**Problems to solve:**
[1] List the major infectious diseases that the listing of key documents gives as examples of what vaccines can help mitigate and treat.
[2] Carry on writing the listing of key documents on vaccines and antimalarial drugs from the point where it stops.

======== Excerpt ========

Displaying 1-5 of 5 key documents
Source: The Royal Society Philosophical Transactions B | 12 October 2011
This special issue of the journal Philosophical Transactions of the Royal Society B: Biological Science explores how vaccines can fulfil their full potential for addressing global health challenges. It charts the progress to date, reviewing successes as well as challenges in the development and distribution of both human and veterinary vaccines.
The articles describe how vaccines can help mitigate and treat the world's major infectious diseases such as malaria, tuberculosis and HIV/AIDS, as well as chronic diseases, such as cancer. They explore vaccine policy and financing, ways to accelerate the development of new vaccines, issues surrounding public acceptance, and the logistics of getting vaccines to where they are needed. Also discussed is the use of vaccines to treat diseases in livestock — making an important link between health interventions, agricultural output and economic consequences.
The papers in this issue were presented at the meeting, 'New vaccines for global health', held at the Royal Society in London, United Kingdom, in November 2010.
Source: US Centers for Disease Control and Prevention | October–December 2006
This report makes a case for the importance of antimalarial drug monitoring as an integral part of disease surveillance programmes in developing countries. Antimalarials are some of the most commonly counterfeited drugs — the high prevalence of malaria translates to a large consumer market in the developing world. The problem is serious in South-East Asia but is expected to become significant in African countries too. The report suggests that scientists ensure drugs are genuine and of a good quality before conducting efficacy or resistance studies in areas where counterfeits circulate widely.

======== Extracted records ========

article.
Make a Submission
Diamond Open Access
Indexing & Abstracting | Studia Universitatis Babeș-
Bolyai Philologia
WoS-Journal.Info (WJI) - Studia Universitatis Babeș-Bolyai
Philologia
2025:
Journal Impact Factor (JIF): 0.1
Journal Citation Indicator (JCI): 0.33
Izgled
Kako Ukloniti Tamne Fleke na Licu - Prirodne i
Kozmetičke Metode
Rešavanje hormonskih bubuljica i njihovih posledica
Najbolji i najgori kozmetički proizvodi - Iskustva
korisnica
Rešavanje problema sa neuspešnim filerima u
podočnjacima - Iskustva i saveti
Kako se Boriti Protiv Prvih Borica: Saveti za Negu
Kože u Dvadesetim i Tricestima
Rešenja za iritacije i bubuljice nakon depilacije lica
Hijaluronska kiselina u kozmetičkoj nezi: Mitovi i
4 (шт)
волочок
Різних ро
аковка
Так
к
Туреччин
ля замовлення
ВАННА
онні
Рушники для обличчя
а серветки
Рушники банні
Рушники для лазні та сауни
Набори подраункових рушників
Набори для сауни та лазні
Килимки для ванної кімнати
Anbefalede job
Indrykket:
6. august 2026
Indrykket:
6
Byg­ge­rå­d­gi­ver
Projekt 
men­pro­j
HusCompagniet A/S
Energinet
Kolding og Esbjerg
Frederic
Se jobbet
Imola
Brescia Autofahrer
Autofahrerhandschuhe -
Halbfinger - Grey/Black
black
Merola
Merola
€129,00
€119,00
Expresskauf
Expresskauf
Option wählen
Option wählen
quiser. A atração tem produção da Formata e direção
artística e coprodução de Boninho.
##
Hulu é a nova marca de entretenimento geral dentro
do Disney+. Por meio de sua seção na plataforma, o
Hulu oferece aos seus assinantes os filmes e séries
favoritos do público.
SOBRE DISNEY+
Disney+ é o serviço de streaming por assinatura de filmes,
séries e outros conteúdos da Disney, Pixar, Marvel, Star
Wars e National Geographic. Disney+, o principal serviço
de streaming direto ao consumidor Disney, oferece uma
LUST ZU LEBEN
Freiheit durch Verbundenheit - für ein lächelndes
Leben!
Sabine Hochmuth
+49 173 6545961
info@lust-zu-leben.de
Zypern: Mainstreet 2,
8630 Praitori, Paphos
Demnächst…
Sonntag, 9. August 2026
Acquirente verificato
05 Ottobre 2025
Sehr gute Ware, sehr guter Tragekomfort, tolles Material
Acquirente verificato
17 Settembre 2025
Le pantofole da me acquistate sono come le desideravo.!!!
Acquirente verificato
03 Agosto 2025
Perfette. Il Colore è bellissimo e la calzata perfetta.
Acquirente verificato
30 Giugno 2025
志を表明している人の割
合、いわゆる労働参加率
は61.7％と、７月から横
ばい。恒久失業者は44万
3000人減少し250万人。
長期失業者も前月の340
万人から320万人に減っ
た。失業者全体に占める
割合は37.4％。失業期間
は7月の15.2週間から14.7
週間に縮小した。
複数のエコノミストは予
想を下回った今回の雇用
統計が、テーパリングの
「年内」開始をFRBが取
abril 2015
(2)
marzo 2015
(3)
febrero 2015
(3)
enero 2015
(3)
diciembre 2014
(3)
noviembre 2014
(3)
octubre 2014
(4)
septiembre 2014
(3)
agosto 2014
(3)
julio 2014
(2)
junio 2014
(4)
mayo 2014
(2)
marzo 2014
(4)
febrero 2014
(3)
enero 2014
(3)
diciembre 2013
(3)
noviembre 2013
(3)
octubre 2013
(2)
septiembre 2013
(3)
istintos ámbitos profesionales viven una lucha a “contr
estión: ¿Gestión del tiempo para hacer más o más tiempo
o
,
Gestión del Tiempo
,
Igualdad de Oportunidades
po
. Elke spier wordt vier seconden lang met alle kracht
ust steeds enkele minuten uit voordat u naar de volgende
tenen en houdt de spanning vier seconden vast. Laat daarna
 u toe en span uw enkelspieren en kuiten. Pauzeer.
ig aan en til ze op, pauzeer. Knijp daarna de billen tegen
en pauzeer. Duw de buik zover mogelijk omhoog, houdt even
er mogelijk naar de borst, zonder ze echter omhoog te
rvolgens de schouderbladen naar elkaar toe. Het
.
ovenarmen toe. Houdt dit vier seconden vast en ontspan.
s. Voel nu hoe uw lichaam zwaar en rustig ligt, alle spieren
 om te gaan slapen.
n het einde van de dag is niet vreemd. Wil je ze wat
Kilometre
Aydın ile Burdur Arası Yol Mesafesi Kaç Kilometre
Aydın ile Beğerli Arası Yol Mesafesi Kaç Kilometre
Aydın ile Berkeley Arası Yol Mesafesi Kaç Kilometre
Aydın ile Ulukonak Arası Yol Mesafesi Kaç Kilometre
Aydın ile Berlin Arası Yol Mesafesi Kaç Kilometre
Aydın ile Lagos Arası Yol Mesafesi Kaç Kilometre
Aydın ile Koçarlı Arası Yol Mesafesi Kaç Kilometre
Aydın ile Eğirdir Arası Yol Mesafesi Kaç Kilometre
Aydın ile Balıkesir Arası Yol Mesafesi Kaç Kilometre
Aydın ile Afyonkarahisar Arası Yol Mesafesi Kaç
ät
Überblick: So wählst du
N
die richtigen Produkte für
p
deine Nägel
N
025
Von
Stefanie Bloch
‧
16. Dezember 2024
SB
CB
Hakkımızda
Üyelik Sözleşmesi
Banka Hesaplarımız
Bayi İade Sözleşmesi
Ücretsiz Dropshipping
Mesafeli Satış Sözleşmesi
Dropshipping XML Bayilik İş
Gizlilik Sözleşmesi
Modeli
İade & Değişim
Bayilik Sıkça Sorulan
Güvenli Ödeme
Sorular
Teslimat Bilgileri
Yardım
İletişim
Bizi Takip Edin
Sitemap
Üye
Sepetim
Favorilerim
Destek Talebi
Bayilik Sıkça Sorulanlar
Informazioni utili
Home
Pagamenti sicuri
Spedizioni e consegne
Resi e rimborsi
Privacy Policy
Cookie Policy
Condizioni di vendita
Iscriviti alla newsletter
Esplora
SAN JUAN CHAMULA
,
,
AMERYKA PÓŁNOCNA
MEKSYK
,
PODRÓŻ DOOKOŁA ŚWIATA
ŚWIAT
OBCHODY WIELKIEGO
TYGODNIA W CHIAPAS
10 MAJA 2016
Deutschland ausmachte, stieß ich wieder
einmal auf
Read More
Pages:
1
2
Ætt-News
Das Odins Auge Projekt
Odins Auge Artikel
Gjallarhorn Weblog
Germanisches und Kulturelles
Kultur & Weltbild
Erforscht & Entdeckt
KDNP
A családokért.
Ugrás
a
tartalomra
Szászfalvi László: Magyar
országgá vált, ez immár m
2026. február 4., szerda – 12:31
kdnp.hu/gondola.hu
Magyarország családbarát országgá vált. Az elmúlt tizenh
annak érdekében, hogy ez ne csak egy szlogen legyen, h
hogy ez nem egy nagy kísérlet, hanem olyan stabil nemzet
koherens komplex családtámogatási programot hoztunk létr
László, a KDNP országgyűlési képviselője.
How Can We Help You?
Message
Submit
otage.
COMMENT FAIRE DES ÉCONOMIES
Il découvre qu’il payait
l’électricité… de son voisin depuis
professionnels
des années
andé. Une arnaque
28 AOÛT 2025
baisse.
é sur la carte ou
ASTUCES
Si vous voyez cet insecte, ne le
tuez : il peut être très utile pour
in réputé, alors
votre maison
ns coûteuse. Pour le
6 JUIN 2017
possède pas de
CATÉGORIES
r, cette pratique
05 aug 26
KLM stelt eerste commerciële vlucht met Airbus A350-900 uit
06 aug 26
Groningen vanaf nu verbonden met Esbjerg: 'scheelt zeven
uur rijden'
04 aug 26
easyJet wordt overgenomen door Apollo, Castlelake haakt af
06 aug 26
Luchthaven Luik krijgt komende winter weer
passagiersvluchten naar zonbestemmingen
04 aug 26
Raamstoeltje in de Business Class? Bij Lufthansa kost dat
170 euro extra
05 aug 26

========

**Answers for the exercise:**
[1] Malaria, tuberculosis, HIV/AIDS

[2]
Source: BMC International Health and Human Rights | October 2009
Too few effective antimalarials and poor use of bednets are two main reasons offered for why malaria still kills millions every year. This systematic review suggests that social and cultural factors in tackling malaria are often ignored. For example, many people in the developing world still use traditional medicine to treat malaria, which is often blamed on spiritual problems or curses, and can be a barrier to effective treatment.
Source: Food Nutrition Bulletin | December 2006
This paper explains how interdisciplinary collaboration in health, nutrition, and agriculture has helped the Millennium Villages Project in 12 African villages meet the Millennium Development Goals.
Global science is increasingly under pressure to become more interdisciplinary. Econutrition is a good example of a cross-sector concept that joins environmental and human health, focusing on crosscutting areas such as agriculture and ecology.
Soil erosion and decreasing biodiversity causes environmental damage that lowers food production. A lack of food results in malnutrition and illness that, in turn, lead to poorer labour productivity and poorer agricultural management.
The Millennium Villages Project emphasises community engagement and leadership, and the case study from the Nyanza Province near Lake Victoria in Kenya illustrates that this can work well in improving nutrition.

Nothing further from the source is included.